By Professor Herbert N. Ramy
Director, Academic Support Program, Suffolk University Law School
In law school, most everyone’s examination experience is the same on one important level. The grades on the transcript rarely match up with the expectations students had when they entered law school. If your grades did not match up with your expectations, you still have time to improve your performance so that it matches up with your abilities. If you are not careful, however, it is very easy to fall back into the same practices and patterns that produced the results you are trying to change.
During the coming weeks, I will be writing about a few things that you should do (or not do) in order refocus for the spring semester. Today, I will be focusing on some of the more psychological aspects of improving your academic performance.
You Are Not Your Grades – While this may seem obvious, students can become quite depressed after even a single sub-par grade. For these students, it creates thoughts like:
- “I’m not smart enough for law school!”
- “No one will ever hire me!”
- “I just don’t belong here!”
In addition to being untrue, negative thoughts like these can create a spiral downward where studying and attending class can seem like a meaningless exercise. As a result, these thoughts become a form of self-fulfilling prophecy where a student performs even more poorly in the spring semester than in the fall. You are far more than a single set of grades, and do not let any setback establish your self-worth.
Instead of focusing on grades, focus on doing your personal best.

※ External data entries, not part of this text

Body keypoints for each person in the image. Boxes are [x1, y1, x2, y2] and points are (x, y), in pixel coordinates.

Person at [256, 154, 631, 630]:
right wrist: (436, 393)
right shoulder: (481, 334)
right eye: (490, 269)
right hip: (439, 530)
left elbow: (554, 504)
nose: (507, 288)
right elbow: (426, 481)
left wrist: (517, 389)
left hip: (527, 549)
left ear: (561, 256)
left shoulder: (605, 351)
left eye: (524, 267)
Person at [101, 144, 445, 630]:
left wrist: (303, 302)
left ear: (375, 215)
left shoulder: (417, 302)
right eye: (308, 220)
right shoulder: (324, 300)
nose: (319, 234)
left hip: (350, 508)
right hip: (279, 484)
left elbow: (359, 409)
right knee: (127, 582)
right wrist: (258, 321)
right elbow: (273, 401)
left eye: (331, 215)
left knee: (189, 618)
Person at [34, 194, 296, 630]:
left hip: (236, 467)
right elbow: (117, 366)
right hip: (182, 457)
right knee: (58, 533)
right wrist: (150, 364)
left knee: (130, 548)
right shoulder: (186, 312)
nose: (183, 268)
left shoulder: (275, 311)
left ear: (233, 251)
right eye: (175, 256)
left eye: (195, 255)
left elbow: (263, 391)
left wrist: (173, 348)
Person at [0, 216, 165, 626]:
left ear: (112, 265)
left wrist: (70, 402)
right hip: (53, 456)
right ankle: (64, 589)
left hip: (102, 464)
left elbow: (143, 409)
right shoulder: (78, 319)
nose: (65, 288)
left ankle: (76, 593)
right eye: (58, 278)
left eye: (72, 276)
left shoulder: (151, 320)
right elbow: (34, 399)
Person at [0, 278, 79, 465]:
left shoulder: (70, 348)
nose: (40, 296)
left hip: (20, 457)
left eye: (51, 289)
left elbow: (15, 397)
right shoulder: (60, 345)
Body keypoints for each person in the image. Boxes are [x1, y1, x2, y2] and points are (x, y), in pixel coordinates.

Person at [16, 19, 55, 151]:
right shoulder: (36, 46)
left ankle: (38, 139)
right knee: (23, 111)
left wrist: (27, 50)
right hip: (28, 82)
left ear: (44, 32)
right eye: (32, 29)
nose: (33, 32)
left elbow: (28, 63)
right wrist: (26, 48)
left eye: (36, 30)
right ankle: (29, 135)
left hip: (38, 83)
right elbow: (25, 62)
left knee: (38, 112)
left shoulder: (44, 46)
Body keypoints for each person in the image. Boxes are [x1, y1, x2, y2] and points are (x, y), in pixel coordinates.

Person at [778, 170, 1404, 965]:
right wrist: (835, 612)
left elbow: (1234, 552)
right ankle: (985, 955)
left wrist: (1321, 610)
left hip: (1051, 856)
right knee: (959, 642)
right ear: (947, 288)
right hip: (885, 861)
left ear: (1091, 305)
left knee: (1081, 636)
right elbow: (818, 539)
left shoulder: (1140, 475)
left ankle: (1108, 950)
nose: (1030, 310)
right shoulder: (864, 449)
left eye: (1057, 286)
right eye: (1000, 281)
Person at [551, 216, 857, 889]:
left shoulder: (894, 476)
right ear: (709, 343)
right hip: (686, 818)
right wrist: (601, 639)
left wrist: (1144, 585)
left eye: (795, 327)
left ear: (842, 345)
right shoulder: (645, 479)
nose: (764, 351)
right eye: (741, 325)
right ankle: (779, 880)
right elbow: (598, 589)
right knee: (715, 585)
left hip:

I know, “do your best” sound like the fairytale version of law school. In reality, setting a goal of doing your best is the highest bar one can set. Think of it this way – how often during your life have you actually worked hard enough so that you can do the best work you are capable of doing? I bet that the answer is “not that often.” So, do your best, and you can walk into each exam knowing that you had nothing left to give and you won’t be haunted by what might have been.